Thursday, April 28, 2011

Chasing the White Whale of Literary Blogging

flickr - Skelly B (creative commons licensed)
So ignorant are most landsmen . . . they might scout at Moby Dick as a monstrous fable, or still worse and more detestable, a hideous and intolerable allegory. --Melville, Moby Dick, chapter 45, "The Affidavit."

With apologies to Melville, I'm indeed going to use his famous tale (and whale) allegorically to investigate the topic of literary blogging. I've chosen a rather benign looking white whale in the picture here. His home is an aquarium, and he looks like the sort of sea creature that would roll over to let you pat his tummy. And maybe that's what I want literary blogging to be -- a tame creature, like this one, that can both delight and educate visitors.

But after piloting three courses in which I have had students blog, I've learned that the new media -- of which blogging is merely one well-known species -- is certainly not tame. The new media is a set of cultural and technical practices that are engaging, yet evasive -- like a certain whale from a certain novel.


And I resume the chase, reviving this blog which I started in May, 2010, when I first piloted research blogging at BYU, repeating this for the current course, "Writing about Literature in the Digital Age" (Spring term, 2011).

I am both an enthusiast and a skeptic of student blogging, and I hope to get my students to adopt the same stance toward digital culture generally. This is a time of much exploration, many false starts, and equally bright hopes.

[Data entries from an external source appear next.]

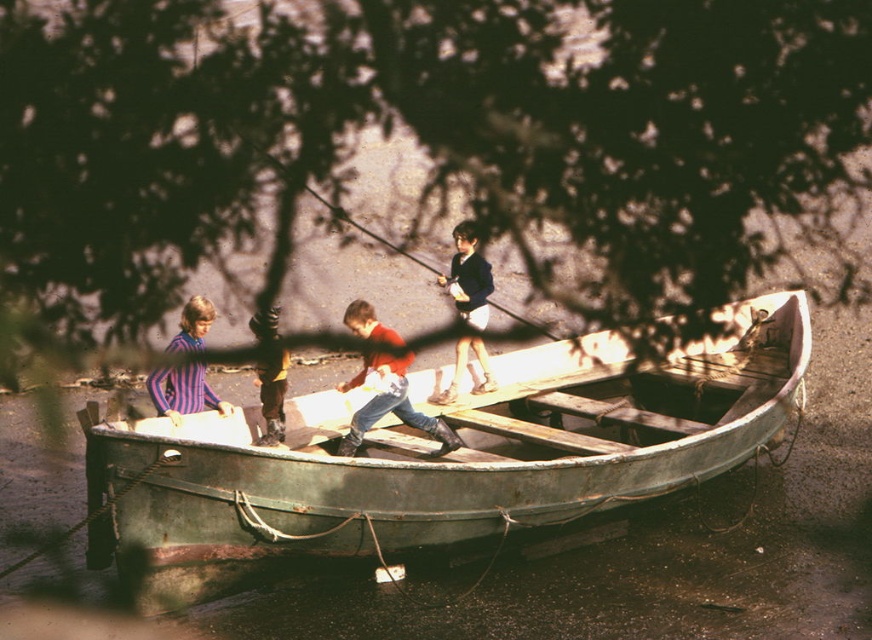
Question: Does green wooden boat at center have a larger size compared to red matte shirt at center?

Choices:
 (A) no
 (B) yes

Answer: (A)

Question: Does green wooden boat at center have a smaller size compared to red matte shirt at center?

Choices:
 (A) yes
 (B) no

Answer: (A)

Question: Which of the following is the closest to the observer?

Choices:
 (A) (473, 260)
 (B) (597, 378)
 (C) (213, 396)
 (D) (438, 424)

Answer: (D)

Question: Among these points, which one is nearest to the camera?

Choices:
 (A) (274, 436)
 (B) (128, 474)
 (C) (168, 412)
 (D) (366, 307)

Answer: (B)

Question: Which point is farther to the camera?

Choices:
 (A) striped fabric shirt at left
 (B) red matte shirt at center
 (C) yellow fabric pants at center

Answer: (C)

Question: Does striped fabric shirt at left have a lesser width compared to yellow fabric pants at center?

Choices:
 (A) yes
 (B) no

Answer: (B)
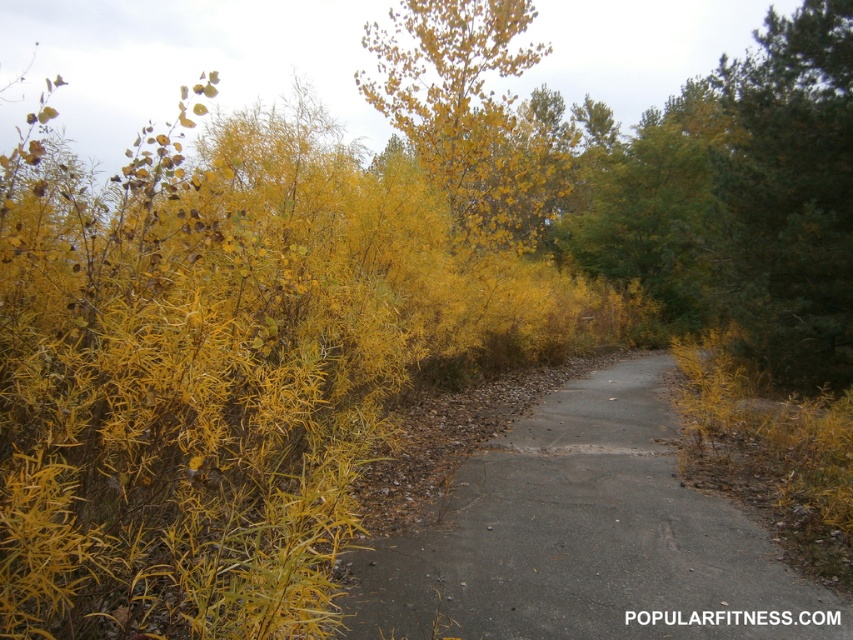
Is gray asphalt trail at center thinner than yellow leafy tree at upper center?

Yes.

In the scene shown: Who is more forward, (498, 609) or (410, 104)?

Point (498, 609)

Identify the location of gray asphalt trail at center. pos(585,538).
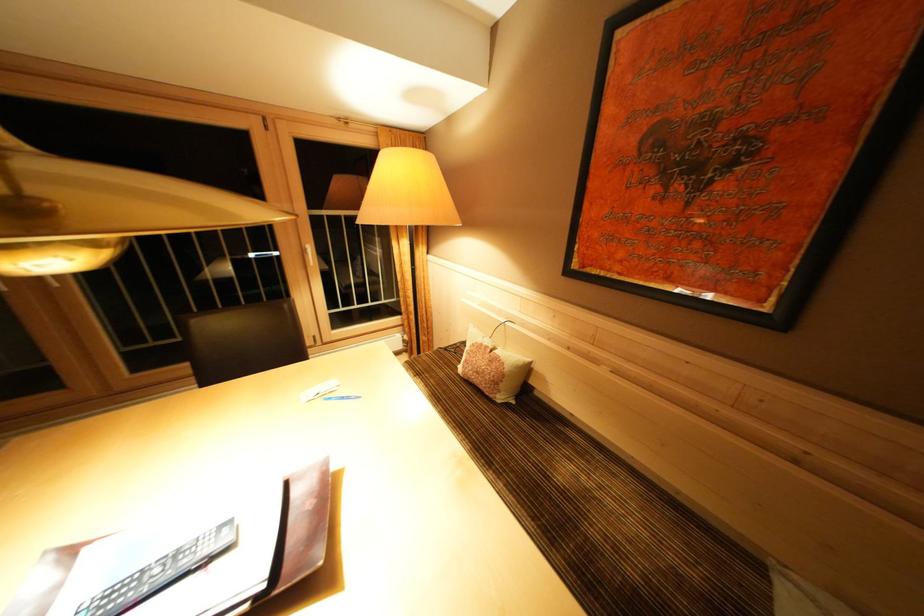
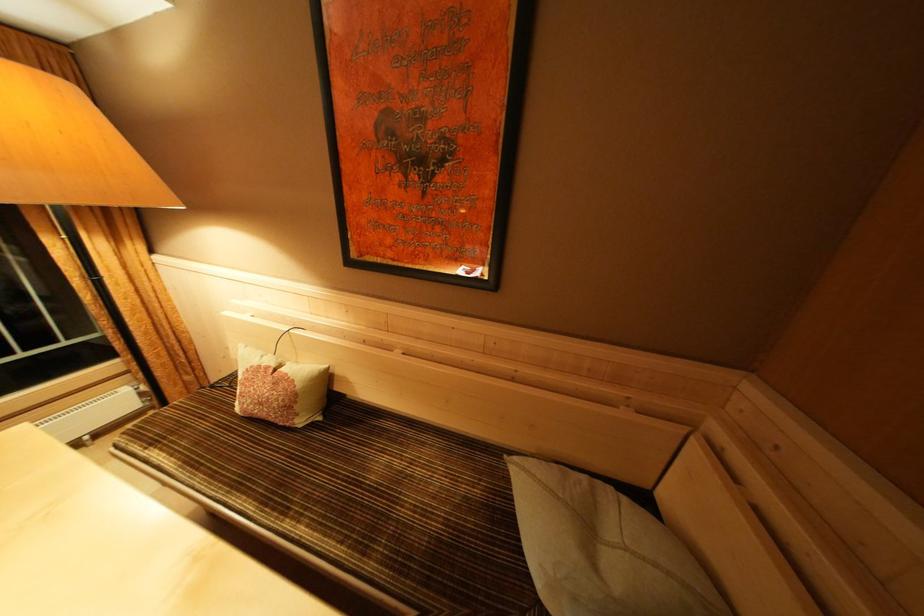
Question: Based on the continuous images, in which direction is the camera rotating? Reply with the corresponding letter.

Choices:
 (A) Left
 (B) Right
 (C) Up
 (D) Down

Answer: (B)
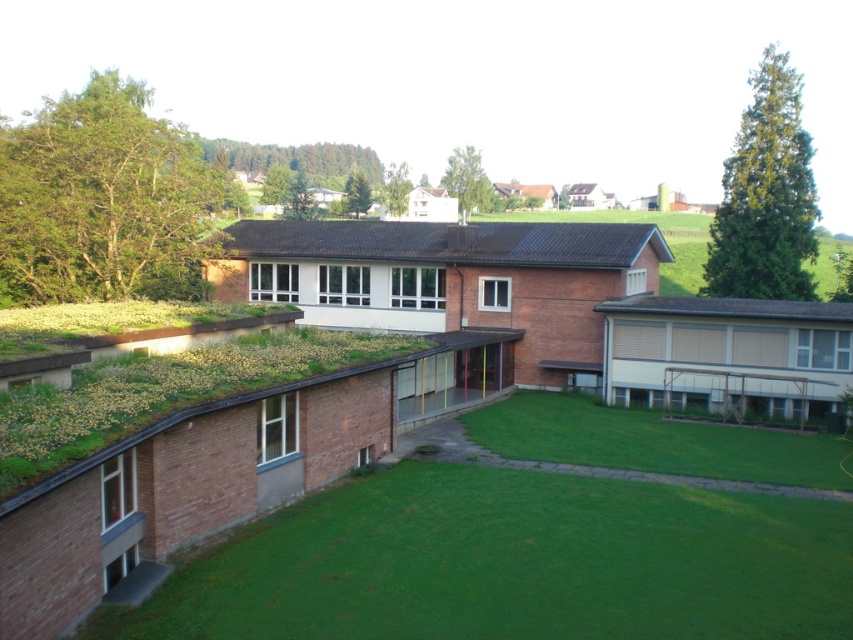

I asked my students to create a basic blog and try to get a post up by Friday, April 29. I wanted them to start with an entry about a literary work they love. Mine is Moby Dick. Here's just one quotation -- a vivid description Melville lifts from Montgomery's World Before the Flood:
"In the free element beneath me swam, 
Floundered and dived, in play, in chace, in battle, 
Fishes of every color, form, and kind; 
Which language cannot paint, and mariner 
Had never seen; from dread Leviathan 
To insect millions peopling every wave: 
Gather'd in shoals immense, like floating islands, 
Led by mysterious instincts through that waste 
And trackless region, though on every side 
Assaulted by voracious enemies, 
Whales, sharks, and monsters, arm'd in front or jaw. 
With swords, saws, spiral horns, or hooked fangs."
That sense of wonder about a capacious, flourishing, novel world -- it's a theme that is timeless, but is certainly timely as we stand on the shores of that wide open sea of things digital. The romance of the ocean is part of the allure of Moby Dick, and like Melville's novel, cyberspace also is a sea of darkness, danger, and confusion. But that doesn't mean this "free element" is not worth the adventure.

2 comments:

  1. darkness, danger, confusion ... you really know how to chalk up ENGL 295! j/k. Looking forward to the course!